Defended by the 5e Bataillon, T Regiment de Tirailleurs Algeriens (5th Battalion, 7th Algerian Rifle regiment, or 5/7 RTA), Gabrielle was the only strongpoint with an inner defensive perimeter, making its defeat a far more difficult chore for the Vietminh. At 2000, two regiments of the Vietminh 308th Division attacked. They were initially contained, but the Algerians, with their officers dead and under the strain of constant artillery bombardment, began to give ground. At approximately 0400, de Castries ordered Langlais to put together a tank-led counterattack force in an effort to re-secure the threatened Gabrielle.
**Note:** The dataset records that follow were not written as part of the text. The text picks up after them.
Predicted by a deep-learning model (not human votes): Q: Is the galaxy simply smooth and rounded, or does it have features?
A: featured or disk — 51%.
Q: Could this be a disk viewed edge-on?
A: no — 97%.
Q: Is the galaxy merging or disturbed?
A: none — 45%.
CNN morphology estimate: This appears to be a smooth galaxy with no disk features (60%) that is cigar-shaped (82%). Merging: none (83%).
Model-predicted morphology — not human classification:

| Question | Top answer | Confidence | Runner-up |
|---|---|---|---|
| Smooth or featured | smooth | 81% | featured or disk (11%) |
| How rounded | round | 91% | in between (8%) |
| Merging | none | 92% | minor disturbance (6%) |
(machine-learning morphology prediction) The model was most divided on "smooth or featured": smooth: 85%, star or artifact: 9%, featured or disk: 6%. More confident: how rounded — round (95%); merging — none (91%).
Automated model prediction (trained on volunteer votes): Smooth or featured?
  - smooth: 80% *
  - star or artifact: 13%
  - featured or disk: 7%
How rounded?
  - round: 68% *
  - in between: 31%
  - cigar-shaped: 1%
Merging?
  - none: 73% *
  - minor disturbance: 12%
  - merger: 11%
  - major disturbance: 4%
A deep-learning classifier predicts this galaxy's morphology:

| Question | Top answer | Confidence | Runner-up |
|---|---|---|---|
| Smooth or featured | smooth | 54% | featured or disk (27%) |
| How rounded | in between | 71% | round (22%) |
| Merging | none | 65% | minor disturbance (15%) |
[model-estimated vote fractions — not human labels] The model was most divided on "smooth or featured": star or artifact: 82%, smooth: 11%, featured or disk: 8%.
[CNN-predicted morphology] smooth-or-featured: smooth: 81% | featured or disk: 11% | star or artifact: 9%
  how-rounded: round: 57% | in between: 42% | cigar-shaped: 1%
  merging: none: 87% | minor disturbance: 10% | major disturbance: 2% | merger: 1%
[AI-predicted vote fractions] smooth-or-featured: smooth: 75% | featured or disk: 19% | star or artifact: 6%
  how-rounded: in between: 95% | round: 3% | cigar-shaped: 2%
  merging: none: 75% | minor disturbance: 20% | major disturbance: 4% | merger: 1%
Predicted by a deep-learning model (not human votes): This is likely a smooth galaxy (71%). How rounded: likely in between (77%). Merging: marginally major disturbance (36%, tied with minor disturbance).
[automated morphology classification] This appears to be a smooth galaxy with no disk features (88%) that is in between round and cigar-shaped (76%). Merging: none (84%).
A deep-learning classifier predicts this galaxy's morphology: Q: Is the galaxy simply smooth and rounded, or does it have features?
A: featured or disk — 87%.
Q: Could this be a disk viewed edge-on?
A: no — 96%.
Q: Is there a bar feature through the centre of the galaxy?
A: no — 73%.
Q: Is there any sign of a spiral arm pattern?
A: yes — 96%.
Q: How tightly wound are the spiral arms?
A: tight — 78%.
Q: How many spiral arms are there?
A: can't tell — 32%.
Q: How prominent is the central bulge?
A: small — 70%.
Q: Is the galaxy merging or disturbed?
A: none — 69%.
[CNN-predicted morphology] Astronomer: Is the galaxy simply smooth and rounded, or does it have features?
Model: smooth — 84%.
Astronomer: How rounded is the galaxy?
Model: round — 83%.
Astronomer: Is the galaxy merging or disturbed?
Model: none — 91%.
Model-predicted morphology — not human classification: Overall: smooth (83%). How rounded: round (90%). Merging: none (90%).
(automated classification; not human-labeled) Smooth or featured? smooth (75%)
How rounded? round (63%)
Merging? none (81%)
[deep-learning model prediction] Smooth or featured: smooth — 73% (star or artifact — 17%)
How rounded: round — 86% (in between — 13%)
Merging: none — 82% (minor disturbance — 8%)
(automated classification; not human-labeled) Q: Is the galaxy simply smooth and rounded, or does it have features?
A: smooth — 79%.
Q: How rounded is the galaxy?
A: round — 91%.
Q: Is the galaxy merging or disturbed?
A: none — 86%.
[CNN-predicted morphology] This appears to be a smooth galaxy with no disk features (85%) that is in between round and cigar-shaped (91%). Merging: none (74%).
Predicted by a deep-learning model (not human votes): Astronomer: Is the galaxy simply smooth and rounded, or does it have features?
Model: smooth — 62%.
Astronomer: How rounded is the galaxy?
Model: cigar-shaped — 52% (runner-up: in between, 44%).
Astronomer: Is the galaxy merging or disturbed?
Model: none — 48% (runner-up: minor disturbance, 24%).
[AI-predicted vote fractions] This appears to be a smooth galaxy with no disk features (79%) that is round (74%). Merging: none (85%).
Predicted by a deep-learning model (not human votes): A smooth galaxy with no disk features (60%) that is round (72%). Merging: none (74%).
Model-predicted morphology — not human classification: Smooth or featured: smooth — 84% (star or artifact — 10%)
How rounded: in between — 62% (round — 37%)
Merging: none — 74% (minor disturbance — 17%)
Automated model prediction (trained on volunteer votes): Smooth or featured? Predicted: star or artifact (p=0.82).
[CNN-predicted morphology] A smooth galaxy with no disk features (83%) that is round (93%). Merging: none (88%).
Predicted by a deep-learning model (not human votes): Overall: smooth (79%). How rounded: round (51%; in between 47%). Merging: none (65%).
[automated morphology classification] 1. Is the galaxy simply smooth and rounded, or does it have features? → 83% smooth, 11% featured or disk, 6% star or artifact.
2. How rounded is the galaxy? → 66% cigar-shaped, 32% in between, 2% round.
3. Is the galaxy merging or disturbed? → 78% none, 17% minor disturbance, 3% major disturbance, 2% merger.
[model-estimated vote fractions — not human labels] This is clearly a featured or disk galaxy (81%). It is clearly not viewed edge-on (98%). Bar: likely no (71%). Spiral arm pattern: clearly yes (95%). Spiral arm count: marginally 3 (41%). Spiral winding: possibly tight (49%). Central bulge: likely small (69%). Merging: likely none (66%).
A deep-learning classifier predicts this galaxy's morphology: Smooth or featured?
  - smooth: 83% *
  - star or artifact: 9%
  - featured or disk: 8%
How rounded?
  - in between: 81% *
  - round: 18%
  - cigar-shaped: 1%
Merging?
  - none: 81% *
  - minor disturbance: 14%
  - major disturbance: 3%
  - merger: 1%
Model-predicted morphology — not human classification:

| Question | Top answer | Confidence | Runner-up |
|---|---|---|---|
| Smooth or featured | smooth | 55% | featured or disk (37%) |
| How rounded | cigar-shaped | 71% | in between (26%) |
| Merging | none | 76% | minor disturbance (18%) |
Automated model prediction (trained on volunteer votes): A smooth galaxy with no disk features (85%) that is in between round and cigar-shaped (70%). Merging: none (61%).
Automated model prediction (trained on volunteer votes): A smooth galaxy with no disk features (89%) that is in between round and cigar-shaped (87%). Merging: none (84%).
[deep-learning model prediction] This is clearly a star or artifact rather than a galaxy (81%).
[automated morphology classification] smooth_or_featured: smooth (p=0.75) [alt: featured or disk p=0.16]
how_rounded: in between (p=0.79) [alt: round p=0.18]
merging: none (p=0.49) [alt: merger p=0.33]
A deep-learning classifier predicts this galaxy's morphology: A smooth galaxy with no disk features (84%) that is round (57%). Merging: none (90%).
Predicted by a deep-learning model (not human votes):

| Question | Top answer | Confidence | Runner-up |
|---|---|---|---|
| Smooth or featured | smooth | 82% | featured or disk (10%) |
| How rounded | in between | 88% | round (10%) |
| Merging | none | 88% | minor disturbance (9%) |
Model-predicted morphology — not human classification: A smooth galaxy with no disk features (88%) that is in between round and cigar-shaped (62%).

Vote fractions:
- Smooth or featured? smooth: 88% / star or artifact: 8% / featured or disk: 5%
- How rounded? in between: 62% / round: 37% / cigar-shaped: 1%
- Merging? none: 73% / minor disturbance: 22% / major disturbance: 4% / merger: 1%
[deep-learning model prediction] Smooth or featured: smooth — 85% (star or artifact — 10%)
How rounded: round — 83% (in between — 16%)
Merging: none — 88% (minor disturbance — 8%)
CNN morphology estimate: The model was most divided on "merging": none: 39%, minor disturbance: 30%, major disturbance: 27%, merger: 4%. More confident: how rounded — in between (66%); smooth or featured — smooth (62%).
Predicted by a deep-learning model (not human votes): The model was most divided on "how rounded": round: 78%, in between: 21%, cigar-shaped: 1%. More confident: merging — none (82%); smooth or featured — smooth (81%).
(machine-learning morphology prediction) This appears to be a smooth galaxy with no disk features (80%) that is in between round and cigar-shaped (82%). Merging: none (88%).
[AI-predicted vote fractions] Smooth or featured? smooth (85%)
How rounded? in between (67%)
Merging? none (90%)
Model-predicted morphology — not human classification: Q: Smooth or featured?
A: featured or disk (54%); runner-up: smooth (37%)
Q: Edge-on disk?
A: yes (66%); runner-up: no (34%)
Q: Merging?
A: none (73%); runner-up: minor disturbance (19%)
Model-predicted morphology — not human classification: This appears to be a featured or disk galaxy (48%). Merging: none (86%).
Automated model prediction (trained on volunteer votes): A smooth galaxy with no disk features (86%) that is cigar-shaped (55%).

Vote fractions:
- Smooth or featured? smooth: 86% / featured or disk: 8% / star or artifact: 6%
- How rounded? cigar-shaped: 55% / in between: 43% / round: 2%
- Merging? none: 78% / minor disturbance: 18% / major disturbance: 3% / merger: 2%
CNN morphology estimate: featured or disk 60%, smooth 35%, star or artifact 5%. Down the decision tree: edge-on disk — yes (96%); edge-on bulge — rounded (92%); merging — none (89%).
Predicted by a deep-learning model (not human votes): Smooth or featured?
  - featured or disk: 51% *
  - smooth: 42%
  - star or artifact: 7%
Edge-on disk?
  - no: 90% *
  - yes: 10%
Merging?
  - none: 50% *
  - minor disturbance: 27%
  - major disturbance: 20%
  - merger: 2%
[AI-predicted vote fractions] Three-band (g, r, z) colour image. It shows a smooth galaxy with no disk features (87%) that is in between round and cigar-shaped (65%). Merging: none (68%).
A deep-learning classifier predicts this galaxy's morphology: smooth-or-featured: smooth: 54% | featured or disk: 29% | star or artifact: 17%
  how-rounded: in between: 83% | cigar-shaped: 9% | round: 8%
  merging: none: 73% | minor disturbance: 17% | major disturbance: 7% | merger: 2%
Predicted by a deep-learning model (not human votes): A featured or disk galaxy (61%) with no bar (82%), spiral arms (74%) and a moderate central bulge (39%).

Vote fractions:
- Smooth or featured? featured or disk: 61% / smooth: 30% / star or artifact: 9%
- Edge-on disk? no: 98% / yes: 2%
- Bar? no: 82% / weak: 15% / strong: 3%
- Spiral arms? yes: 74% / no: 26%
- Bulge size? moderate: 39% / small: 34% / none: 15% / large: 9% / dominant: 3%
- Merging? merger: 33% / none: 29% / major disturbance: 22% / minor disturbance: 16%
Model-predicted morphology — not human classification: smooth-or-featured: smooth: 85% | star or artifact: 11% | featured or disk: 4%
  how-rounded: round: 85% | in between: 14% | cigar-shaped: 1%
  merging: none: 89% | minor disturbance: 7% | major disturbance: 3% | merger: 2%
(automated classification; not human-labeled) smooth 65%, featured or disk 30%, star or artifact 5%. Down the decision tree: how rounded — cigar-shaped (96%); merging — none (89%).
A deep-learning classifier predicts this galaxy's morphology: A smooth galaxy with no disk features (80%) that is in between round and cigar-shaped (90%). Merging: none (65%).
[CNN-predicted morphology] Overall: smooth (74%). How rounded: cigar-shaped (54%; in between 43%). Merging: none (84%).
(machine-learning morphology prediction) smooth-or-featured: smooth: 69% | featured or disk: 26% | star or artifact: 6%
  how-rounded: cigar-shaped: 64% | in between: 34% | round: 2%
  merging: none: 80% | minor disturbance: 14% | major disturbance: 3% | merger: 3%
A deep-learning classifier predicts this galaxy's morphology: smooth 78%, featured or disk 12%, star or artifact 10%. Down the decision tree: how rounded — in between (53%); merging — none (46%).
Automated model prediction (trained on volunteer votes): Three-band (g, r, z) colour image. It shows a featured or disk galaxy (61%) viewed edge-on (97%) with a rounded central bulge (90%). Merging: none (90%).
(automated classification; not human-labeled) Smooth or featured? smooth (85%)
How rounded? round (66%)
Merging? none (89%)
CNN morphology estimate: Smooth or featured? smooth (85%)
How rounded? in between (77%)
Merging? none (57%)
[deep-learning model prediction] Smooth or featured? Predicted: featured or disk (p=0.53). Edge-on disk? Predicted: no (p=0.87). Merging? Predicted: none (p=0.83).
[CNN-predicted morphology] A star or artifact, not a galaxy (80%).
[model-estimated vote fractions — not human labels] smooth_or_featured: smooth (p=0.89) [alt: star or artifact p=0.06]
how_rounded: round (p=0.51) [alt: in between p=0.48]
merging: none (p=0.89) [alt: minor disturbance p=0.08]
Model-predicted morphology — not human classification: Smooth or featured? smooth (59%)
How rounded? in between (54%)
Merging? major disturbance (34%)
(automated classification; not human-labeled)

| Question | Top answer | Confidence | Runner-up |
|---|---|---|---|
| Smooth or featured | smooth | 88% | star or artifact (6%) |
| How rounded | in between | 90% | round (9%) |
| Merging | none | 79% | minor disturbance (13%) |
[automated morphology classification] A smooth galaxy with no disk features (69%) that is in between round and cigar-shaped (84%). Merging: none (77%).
In assembling his force, Langlais selected a company of the 1 BEP to lead the attack with the tanks in support. In an uncharacteristic display of poor judgement, he chose the 5 BPVN as his main force the same 5 BPVN that had just jumped into Dien Bien Phu fourteen hours earlier. Not only was this battalion weary from their recent drop, but they were unfamiliar with the terrain, trenches and barbed wire, and had to travel nearly the entire length of the central position to get to the jumping-off point for the counterattack.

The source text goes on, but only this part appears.